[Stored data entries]
++++++++++

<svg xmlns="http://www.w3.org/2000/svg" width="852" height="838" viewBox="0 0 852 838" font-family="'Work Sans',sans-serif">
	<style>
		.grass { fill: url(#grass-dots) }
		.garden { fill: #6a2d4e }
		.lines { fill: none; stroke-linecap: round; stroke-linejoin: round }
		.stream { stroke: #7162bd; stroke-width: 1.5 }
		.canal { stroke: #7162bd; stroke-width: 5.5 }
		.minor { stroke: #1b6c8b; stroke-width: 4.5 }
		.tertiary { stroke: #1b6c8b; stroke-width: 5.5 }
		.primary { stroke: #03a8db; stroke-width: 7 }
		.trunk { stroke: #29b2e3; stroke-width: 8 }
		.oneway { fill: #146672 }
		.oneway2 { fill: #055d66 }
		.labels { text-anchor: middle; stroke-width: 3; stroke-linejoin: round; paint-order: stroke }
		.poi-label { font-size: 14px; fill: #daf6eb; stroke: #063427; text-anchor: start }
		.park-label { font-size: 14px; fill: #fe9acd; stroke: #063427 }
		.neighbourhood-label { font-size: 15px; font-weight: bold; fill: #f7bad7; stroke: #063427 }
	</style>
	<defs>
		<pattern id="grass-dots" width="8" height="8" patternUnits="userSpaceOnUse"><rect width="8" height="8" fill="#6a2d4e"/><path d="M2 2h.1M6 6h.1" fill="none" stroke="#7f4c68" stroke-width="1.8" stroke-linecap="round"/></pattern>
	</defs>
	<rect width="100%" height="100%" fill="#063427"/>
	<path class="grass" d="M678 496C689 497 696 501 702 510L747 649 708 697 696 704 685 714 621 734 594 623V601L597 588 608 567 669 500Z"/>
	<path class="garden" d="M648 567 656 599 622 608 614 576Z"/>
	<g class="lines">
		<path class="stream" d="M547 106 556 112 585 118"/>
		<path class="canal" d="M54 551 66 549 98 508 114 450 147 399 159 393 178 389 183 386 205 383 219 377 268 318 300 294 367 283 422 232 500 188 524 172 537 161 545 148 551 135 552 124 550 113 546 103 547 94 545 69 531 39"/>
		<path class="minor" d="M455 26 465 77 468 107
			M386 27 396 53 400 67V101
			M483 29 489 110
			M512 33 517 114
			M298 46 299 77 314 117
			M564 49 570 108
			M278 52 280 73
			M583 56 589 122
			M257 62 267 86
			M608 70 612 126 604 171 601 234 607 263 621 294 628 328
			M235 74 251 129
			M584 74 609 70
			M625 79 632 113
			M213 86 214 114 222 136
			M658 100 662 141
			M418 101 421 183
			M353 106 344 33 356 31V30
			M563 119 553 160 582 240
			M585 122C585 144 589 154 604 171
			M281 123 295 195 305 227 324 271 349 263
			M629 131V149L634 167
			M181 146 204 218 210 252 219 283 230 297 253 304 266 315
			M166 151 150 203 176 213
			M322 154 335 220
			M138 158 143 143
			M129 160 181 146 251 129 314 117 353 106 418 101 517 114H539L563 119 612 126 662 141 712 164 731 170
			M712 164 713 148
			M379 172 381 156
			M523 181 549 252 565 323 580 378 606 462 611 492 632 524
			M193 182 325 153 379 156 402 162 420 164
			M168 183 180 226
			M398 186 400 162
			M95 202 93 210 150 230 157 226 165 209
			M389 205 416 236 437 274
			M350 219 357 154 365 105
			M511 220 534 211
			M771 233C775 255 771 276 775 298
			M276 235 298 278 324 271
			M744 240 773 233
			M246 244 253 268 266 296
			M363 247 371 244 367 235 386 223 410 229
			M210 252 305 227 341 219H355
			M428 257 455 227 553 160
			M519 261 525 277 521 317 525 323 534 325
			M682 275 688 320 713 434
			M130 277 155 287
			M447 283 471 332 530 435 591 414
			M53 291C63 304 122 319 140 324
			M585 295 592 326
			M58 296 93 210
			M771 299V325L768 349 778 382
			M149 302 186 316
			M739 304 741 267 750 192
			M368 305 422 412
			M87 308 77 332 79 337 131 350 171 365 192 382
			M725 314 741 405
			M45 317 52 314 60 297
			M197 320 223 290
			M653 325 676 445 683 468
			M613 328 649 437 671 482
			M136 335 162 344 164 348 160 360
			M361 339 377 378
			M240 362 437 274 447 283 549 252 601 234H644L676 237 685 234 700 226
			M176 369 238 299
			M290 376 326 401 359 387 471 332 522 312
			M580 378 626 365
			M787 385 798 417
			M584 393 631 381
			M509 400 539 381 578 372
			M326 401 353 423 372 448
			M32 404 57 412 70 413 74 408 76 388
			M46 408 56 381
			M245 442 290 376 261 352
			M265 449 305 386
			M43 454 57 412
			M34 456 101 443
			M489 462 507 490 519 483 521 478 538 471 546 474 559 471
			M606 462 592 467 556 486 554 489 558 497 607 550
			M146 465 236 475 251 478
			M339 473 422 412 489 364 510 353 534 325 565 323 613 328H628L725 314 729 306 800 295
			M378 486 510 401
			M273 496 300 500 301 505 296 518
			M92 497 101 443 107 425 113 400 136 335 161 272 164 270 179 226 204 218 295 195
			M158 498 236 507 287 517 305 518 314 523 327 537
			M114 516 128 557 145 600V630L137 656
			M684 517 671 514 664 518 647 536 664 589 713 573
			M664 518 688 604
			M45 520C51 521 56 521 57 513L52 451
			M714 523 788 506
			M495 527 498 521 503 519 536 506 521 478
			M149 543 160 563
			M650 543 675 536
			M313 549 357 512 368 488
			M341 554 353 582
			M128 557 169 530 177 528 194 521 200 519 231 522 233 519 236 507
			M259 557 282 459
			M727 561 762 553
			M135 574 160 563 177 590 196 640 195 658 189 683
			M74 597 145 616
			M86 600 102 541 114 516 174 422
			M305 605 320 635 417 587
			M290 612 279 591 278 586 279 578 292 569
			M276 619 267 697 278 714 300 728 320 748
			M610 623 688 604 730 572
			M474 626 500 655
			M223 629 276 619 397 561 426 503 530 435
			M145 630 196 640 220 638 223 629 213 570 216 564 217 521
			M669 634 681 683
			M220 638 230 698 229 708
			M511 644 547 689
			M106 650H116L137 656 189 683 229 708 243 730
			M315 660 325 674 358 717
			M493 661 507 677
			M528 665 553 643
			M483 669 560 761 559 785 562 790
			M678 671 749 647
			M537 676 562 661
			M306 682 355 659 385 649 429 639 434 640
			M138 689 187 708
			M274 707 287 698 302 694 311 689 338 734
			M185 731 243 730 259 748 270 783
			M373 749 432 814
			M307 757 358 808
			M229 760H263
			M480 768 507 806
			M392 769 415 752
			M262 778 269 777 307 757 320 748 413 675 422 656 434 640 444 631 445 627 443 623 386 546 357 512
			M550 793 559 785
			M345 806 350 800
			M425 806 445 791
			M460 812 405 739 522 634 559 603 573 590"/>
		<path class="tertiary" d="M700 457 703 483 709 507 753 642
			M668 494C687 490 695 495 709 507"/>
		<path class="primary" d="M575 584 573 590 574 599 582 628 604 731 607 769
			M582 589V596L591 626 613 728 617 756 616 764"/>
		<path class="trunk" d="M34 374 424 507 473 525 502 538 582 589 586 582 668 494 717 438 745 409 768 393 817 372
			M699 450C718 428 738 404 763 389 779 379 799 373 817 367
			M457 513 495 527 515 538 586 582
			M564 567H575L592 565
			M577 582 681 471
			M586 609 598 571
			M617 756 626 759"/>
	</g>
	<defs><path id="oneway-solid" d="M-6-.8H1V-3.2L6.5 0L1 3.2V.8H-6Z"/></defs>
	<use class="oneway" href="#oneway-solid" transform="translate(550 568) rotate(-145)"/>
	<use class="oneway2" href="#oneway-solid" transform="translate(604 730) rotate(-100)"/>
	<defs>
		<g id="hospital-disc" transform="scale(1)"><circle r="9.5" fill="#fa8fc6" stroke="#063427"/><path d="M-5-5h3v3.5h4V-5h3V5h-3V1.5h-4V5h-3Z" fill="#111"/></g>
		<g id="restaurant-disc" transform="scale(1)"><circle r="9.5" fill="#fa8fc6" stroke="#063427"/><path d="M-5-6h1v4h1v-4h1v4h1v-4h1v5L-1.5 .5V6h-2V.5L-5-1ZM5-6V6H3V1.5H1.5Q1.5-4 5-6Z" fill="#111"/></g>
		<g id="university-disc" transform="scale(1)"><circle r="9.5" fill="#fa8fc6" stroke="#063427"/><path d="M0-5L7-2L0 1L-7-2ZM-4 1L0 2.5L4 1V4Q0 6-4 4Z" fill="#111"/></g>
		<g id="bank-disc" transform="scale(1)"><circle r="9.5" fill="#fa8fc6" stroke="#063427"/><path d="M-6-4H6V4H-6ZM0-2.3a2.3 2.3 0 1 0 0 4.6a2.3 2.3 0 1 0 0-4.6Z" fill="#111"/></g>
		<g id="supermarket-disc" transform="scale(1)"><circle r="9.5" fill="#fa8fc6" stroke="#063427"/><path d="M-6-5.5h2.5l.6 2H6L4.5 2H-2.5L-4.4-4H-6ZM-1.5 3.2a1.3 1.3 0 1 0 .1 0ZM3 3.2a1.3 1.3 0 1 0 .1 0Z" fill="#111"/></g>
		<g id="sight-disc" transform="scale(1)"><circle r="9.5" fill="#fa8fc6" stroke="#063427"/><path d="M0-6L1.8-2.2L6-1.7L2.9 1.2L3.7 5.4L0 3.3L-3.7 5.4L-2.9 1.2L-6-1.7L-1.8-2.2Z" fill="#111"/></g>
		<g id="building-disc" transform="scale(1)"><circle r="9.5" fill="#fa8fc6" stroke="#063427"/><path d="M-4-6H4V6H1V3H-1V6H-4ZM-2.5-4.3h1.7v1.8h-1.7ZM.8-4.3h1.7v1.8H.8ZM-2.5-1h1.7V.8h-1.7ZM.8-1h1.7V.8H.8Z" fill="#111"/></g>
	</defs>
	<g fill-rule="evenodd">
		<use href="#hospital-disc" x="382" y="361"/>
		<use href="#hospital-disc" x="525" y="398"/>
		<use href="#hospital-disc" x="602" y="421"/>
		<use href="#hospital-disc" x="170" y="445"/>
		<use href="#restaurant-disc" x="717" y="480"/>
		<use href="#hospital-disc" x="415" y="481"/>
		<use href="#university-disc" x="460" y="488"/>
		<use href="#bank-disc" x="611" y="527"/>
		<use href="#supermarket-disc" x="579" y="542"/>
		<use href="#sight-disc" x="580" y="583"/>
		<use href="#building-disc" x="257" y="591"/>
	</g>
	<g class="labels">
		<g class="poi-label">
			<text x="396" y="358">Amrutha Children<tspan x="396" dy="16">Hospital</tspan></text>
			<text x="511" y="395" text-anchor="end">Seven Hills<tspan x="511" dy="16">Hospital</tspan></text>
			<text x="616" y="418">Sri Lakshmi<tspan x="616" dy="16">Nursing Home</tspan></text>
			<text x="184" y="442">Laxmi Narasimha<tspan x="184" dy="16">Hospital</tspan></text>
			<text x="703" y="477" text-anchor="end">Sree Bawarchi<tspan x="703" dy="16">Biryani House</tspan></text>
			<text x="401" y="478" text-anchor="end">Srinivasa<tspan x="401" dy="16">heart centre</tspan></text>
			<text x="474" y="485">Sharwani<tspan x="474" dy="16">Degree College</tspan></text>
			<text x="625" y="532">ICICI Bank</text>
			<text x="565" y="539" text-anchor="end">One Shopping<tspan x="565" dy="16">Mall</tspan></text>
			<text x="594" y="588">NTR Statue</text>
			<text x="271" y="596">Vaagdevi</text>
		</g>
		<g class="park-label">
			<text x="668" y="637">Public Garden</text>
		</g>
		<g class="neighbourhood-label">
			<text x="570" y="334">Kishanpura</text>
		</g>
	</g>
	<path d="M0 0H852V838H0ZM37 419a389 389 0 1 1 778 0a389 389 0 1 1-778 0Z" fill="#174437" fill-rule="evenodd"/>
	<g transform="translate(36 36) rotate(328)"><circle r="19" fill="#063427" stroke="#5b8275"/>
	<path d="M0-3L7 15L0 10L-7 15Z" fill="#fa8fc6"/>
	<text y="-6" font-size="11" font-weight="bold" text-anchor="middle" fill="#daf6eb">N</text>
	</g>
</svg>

++++++++++

> _YOUR ASSIGNMENT_
From the entries above, extract each line containing "lines".

> _SOLUTION TO THIS TASK_
		.lines { fill: none; stroke-linecap: round; stroke-linejoin: round }
	<g class="lines">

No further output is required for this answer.